TEXT SEGMENT:

- Da'awalay Conflict: Part of Ethiopian civil conflict
| Date | 25 December 2024 |
| Location | Da’awalay, Harshin district Haud, Ethiopia |
| Result | Ethiopian national military deployed to area to re-establish security |
| Territorial changes | Liyu Police forces temporarily withdraw from the Haud Region |

Belligerents

Commanders and leaders
- Unknown: Mustafa Mohammed Omar

Strength
- Armed residents: Liyu Police units

Casualties and losses
- ~300 civilians killed Unknown number of wounded: 283 troops killed

= Dacawalay conflict =

Violent incident in late December 2024 in northeastern Ethiopia

Da'awalay Conflict (also spelled Dacawalay or Da'awaley) was a conflict, mass killing and village-level assault that took place on and around 25 December 2024 in the town of Da'awaley in the Harshin District, Somali Regional State, Ethiopia. The attack, reported by some sources as having been carried out by Ethiopian regional state security units commonly known as the Liyu Police and Somali militias, targeted members of the Isaaq clan and local nomadic communities. Multiple local, regional and international sources reported large numbers of civilian deaths, abductions of elders who were sent as mediators, village burnings, and the displacement of thousands of people.

GOAL OF THE EXERCISE: Reproduce word for word the part of the Da'awalay Conflict article that starts at "Casualties and losses" and stops after "thousands of people.".

[Collected data]
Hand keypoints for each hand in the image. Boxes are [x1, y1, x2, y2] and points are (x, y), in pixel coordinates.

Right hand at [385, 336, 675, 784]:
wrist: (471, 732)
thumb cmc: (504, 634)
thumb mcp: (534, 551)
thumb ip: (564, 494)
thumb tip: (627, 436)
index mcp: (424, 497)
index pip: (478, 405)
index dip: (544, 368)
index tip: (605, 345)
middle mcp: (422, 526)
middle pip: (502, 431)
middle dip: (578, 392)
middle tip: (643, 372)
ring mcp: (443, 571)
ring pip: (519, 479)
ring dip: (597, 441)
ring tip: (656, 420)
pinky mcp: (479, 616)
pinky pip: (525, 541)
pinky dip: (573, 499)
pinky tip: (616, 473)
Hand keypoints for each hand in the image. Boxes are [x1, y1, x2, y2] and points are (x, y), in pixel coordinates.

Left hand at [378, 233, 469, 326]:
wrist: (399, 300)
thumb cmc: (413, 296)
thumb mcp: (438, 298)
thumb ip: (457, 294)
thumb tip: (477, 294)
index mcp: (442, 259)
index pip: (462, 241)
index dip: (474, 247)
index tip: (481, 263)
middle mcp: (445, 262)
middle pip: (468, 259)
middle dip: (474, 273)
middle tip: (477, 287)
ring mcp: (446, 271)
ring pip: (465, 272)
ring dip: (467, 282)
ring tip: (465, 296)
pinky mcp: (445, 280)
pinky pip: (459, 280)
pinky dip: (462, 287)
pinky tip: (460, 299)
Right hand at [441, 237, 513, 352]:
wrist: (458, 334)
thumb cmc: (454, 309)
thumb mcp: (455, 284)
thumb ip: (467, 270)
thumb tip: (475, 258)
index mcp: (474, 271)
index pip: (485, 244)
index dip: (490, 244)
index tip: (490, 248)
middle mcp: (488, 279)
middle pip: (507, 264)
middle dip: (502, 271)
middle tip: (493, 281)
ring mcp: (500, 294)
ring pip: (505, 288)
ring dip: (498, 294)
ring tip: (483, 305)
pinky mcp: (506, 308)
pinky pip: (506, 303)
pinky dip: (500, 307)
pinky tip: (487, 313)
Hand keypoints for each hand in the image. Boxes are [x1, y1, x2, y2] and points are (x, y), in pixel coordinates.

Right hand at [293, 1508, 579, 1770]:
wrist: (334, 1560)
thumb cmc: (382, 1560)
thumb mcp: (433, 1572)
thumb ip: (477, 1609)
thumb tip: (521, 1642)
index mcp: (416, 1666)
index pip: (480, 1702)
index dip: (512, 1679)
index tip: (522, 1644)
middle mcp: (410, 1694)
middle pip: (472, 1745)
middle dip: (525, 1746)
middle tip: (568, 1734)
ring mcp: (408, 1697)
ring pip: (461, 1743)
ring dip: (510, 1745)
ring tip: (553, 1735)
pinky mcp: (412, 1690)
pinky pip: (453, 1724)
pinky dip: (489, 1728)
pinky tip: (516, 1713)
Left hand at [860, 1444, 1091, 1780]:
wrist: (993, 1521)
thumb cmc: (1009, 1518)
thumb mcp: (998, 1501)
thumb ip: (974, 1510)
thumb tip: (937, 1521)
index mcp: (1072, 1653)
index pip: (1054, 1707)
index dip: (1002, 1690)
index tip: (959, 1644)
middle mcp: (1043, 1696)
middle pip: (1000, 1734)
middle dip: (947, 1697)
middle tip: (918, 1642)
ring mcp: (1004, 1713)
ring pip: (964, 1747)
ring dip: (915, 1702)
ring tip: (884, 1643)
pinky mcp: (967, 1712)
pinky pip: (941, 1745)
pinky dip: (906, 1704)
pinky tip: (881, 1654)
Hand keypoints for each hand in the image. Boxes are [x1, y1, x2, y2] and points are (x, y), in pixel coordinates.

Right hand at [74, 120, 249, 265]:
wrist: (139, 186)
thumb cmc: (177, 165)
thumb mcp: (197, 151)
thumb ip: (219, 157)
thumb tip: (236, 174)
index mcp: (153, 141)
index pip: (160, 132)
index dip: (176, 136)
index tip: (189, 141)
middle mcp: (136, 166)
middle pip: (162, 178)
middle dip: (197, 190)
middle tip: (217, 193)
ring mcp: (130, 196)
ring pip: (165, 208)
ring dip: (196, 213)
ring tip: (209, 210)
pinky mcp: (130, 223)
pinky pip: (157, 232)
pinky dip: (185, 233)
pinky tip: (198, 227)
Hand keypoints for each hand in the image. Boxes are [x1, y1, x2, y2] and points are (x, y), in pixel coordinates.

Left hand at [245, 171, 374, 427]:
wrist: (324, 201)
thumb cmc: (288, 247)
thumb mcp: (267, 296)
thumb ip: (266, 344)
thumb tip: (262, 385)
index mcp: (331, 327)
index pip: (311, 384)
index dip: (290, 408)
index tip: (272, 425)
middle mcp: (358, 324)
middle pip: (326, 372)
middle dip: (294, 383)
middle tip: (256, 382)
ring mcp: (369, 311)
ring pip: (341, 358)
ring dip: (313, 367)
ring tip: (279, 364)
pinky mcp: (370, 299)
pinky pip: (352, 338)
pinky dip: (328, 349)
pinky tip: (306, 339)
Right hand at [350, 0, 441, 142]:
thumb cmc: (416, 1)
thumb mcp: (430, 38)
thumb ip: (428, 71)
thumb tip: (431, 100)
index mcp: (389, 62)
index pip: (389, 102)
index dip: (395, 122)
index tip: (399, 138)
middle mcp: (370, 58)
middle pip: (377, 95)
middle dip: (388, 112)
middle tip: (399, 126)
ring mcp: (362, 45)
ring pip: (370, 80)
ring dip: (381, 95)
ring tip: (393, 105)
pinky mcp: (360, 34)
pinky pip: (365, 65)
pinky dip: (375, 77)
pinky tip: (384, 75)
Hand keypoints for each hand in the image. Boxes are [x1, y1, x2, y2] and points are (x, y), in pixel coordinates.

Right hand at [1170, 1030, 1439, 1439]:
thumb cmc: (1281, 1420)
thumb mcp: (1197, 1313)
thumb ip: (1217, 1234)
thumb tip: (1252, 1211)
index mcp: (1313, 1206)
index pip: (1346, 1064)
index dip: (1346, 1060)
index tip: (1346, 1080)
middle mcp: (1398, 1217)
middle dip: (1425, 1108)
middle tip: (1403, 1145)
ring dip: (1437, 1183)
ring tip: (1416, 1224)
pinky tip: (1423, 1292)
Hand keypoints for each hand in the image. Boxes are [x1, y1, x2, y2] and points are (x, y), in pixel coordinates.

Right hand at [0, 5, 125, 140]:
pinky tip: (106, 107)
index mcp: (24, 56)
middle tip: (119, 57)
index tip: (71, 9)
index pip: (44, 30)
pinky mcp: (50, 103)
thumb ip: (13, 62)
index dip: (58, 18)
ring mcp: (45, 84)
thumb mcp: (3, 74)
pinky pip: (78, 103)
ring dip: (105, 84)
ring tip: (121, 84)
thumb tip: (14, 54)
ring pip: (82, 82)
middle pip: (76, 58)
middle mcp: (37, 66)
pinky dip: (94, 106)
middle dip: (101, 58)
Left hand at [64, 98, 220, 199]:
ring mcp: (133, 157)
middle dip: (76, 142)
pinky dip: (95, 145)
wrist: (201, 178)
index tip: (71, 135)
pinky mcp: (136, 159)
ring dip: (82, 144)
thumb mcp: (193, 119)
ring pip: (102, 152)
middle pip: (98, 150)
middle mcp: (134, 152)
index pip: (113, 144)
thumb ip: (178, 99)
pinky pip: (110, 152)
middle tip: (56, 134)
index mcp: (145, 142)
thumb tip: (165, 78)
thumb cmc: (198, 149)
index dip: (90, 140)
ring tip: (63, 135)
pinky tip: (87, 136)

SOLUTION TO THIS TASK:
Casualties and losses
- ~300 civilians killed Unknown number of wounded: 283 troops killed

= Dacawalay conflict =

Violent incident in late December 2024 in northeastern Ethiopia

Da'awalay Conflict (also spelled Dacawalay or Da'awaley) was a conflict, mass killing and village-level assault that took place on and around 25 December 2024 in the town of Da'awaley in the Harshin District, Somali Regional State, Ethiopia. The attack, reported by some sources as having been carried out by Ethiopian regional state security units commonly known as the Liyu Police and Somali militias, targeted members of the Isaaq clan and local nomadic communities. Multiple local, regional and international sources reported large numbers of civilian deaths, abductions of elders who were sent as mediators, village burnings, and the displacement of thousands of people.